Third-quarter revenue fell 1.1 percent to 1.1 billion francs ($1.2 billion), the Vernier, Switzerland-based company said. That matched the estimate of eight analysts surveyed by Bloomberg. Excluding the effects of exchange-rate shifts, acquisitions or disposals, sales increased 3.7 percent.
Chief Executive Officer Gilles Andrier predicted in a July interview that second-half sales growth will slow, with customers growing “more cautious” in developing markets.
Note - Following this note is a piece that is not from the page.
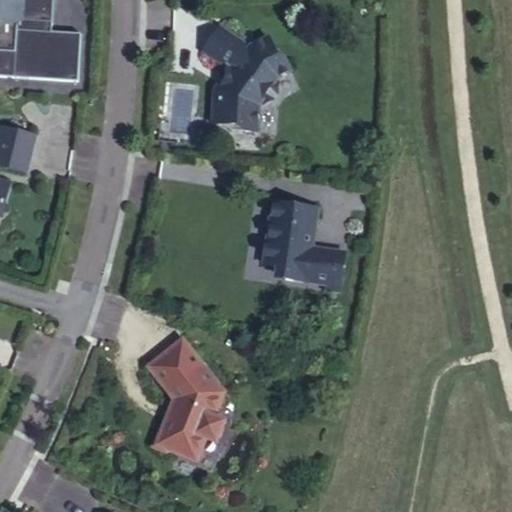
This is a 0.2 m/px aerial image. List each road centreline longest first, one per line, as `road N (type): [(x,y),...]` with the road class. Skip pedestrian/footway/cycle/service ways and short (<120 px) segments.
road 1 (residential): [(77,312),(102,226),(118,125),(122,0)]
road 2 (residential): [(0,477),(77,312)]
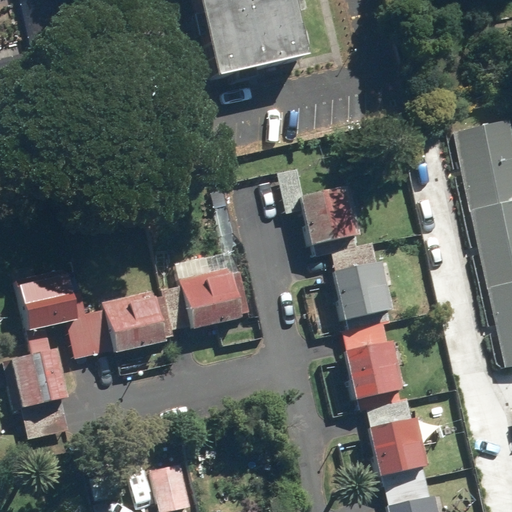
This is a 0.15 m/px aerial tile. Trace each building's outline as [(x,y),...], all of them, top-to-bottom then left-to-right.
[(197,0),(216,79),(310,57),(296,0),(197,0)] [(511,140),(508,123),(452,135),(467,204),(505,370),(507,370),(511,368),(511,140)] [(312,250),(360,238),(348,187),(299,198),(312,250)] [(376,264),(371,246),(331,255),(347,321),(393,310),(382,262),(376,264)] [(165,298),(174,340),(260,321),(245,253),(183,266),(189,293),(165,298)] [(20,347),(37,343),(33,323),(55,318),(72,315),(69,305),(61,266),(5,279),(20,347)] [(166,345),(155,297),(80,313),(82,323),(66,327),(73,361),(113,353),(114,356),(166,345)] [(386,345),(380,319),(348,327),(338,329),(356,403),(402,392),(391,344),(386,345)] [(8,368),(25,443),(72,433),(55,358),(8,368)] [(362,405),(380,481),(425,470),(407,394),(362,405)] [(171,511),(191,507),(181,466),(148,474),(157,511),(171,511)] [(434,511),(425,470),(380,481),(387,511),(434,511)]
Unilever, the No. 2 consumer-goods maker, said Sept. 30 that sales growth weakened in the third quarter amid a slowdown in developing economies, sending the shares down the most in almost two years.
“Givaudan is facing tough comparisons in the last quarter,’ and ‘‘therefore growth shall further decelerate,’’ Jean-Philippe Bertschy, an analyst at Vontobel AG in Zurich, wrote in a note to investors. ‘‘We will cut our estimates on the back of the weaker growth and higher foreign-exchange impact.’’
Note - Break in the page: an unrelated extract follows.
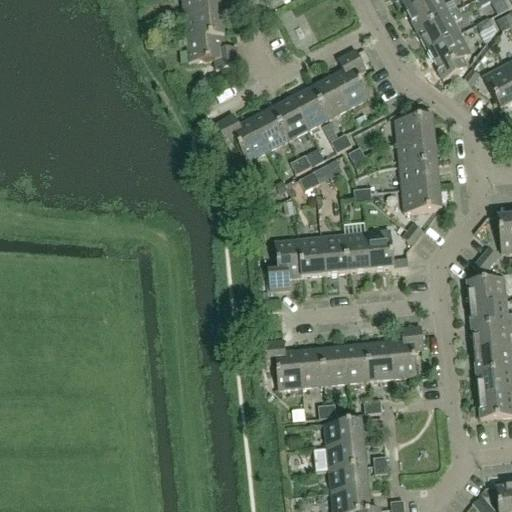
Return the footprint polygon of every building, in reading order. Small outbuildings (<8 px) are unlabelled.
[(221,17),(219,0),(181,0),(184,20),(221,17)] [(342,8),(337,11),(330,0),(306,0),(275,19),(298,58),(352,25),(342,8)] [(432,0),(397,0),(405,14),(432,0)] [(449,17),(439,0),(432,0),(405,14),(416,35),(449,17)] [(487,0),(480,0),(477,2),(481,10),(490,5),(487,0)] [(459,37),(454,26),(461,22),(456,13),(449,17),(416,35),(426,55),(459,37)] [(223,39),(221,17),(184,20),(186,43),(223,39)] [(509,32),(503,21),(496,25),(502,36),(509,32)] [(495,37),(488,22),(476,28),(486,46),(495,37)] [(247,37),(246,28),(234,29),(235,38),(247,37)] [(462,63),(470,58),(459,37),(426,55),(442,85),(467,72),(462,63)] [(225,53),(223,39),(186,43),(188,66),(214,64),(215,73),(238,71),(236,51),(225,53)] [(369,102),(357,79),(365,74),(355,54),(337,63),(342,73),(331,80),(348,113),(369,102)] [(511,65),(503,70),(511,86),(511,65)] [(511,107),(511,86),(503,70),(483,81),(500,114),(511,107)] [(471,90),(478,80),(472,74),(464,84),(471,90)] [(219,76),(210,77),(211,88),(220,87),(219,76)] [(348,113),(331,80),(311,90),(328,123),(348,113)] [(328,123),(311,90),(290,101),(308,134),(328,123)] [(308,134),(290,101),(270,112),(288,145),(308,134)] [(288,145),(270,112),(250,122),(267,156),(288,145)] [(250,122),(238,129),(233,119),(215,128),(217,131),(226,148),(234,144),(247,166),(267,156),(250,122)] [(434,144),(431,121),(394,125),(397,148),(434,144)] [(351,149),(345,138),(338,142),(344,153),(351,149)] [(344,153),(338,142),(330,146),(336,157),(344,153)] [(436,167),(434,144),(397,148),(399,171),(436,167)] [(352,165),(363,159),(359,152),(348,158),(352,165)] [(367,167),(363,159),(352,165),(356,173),(367,167)] [(311,171),(305,160),(297,163),(303,175),(311,171)] [(303,175),(297,163),(290,167),(296,179),(303,175)] [(438,190),(436,167),(399,171),(401,194),(438,190)] [(320,187),(314,176),(306,180),(312,191),(320,187)] [(305,195),(312,191),(306,180),(299,184),(305,195)] [(282,184),(274,188),(280,198),(288,194),(282,184)] [(441,213),(438,190),(401,194),(403,217),(441,213)] [(371,205),(370,192),(361,193),(363,206),(371,205)] [(363,206),(361,193),(353,194),(354,207),(363,206)] [(292,206),(283,208),(285,221),(294,219),(292,206)] [(511,256),(511,219),(497,221),(501,258),(511,256)] [(423,237),(413,228),(407,235),(417,243),(423,237)] [(393,272),(389,235),(366,237),(370,274),(393,272)] [(417,243),(407,235),(402,242),(412,250),(417,243)] [(370,274),(366,237),(343,239),(347,277),(370,274)] [(347,277),(343,239),(321,242),(324,279),(347,277)] [(324,279),(321,242),(298,244),(302,281),(324,279)] [(288,282),(302,281),(298,244),(274,246),(277,272),(267,273),(269,293),(270,296),(278,295),(289,294),(288,282)] [(488,252),(483,259),(477,265),(487,273),(498,260),(488,252)] [(482,280),(487,273),(477,265),(472,272),(482,280)] [(506,305),(503,282),(466,285),(468,309),(506,305)] [(511,318),(507,319),(506,305),(468,309),(471,332),(511,327),(511,318)] [(510,351),(509,339),(511,339),(511,327),(471,332),(473,354),(510,351)] [(416,380),(413,355),(423,354),(420,331),(401,333),(402,344),(389,346),(392,383),(416,380)] [(301,392),(298,355),(284,356),(283,345),(263,347),(266,369),(275,368),(278,394),(301,392)] [(392,383),(389,346),(366,348),(370,385),(392,383)] [(370,385),(366,348),(343,350),(347,387),(370,385)] [(347,387),(343,350),(320,352),(324,390),(347,387)] [(511,364),(510,351),(473,354),(475,377),(511,373),(511,364)] [(324,390),(320,352),(298,355),(301,392),(324,390)] [(511,396),(511,373),(475,377),(477,400),(511,396)] [(418,385),(409,385),(411,401),(419,401),(418,385)] [(511,419),(511,396),(477,400),(480,423),(511,419)] [(381,417),(380,404),(371,405),(373,418),(381,417)] [(373,418),(371,405),(363,406),(364,418),(373,418)] [(336,421),(334,409),(326,410),(327,422),(336,421)] [(327,422),(326,410),(318,410),(319,423),(327,422)] [(303,412),(291,414),(292,426),(304,425),(303,412)] [(383,432),(382,423),(369,424),(370,433),(383,432)] [(363,448),(361,425),(324,429),(326,452),(363,448)] [(365,471),(363,448),(326,452),(328,474),(365,471)] [(386,469),(385,461),(373,462),(374,471),(386,469)] [(387,478),(386,469),(374,471),(374,479),(387,478)] [(368,493),(365,471),(328,474),(330,497),(368,493)] [(402,493),(436,489),(435,479),(401,483),(402,493)] [(511,511),(511,489),(496,491),(497,511),(511,511)] [(369,511),(368,494),(368,493),(330,497),(331,511),(369,511)] [(491,511),(482,500),(472,508),(475,511),(491,511)]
Givaudan fell as much as 1.5 percent to 1,225 francs and was trading down 1 percent at 11:02 a.m. in Zurich, valuing the company at 11.4 billion francs. That pared the stock’s gain this year to 32 percent.
About 43 percent of the Swiss company’s sales in 2012 came from emerging markets such as India, China and Brazil. In the third quarter, ‘‘Swiss-franc sales are down because of currencies,” said Peter Wullschleger, a Givaudan spokesman.
The Indonesian rupiah dropped 16 percent versus the franc in the third quarter, while the Indian rupee fell 9.2 percent and the Brazilian real slid 3.7 percent.
“Givaudan’s sales look weaker at the first glance than they basically were,” because of the “negative impact” of exchange rates, Philipp Gamper, an analyst at Bank J. Safra Sarasin AG with a neutral recommendation on the stock, wrote in a report to investors.
Like-for-like sales grew more slowly than in the first half because of positive pricing effects in the earlier period, Wullschleger said. The company sees “no obvious reason” why fourth-quarter sales growth shouldn’t hold steady, he said.
The Swiss company reiterated a mid-term forecast of sales growth between 4.5 to 5.5 percent.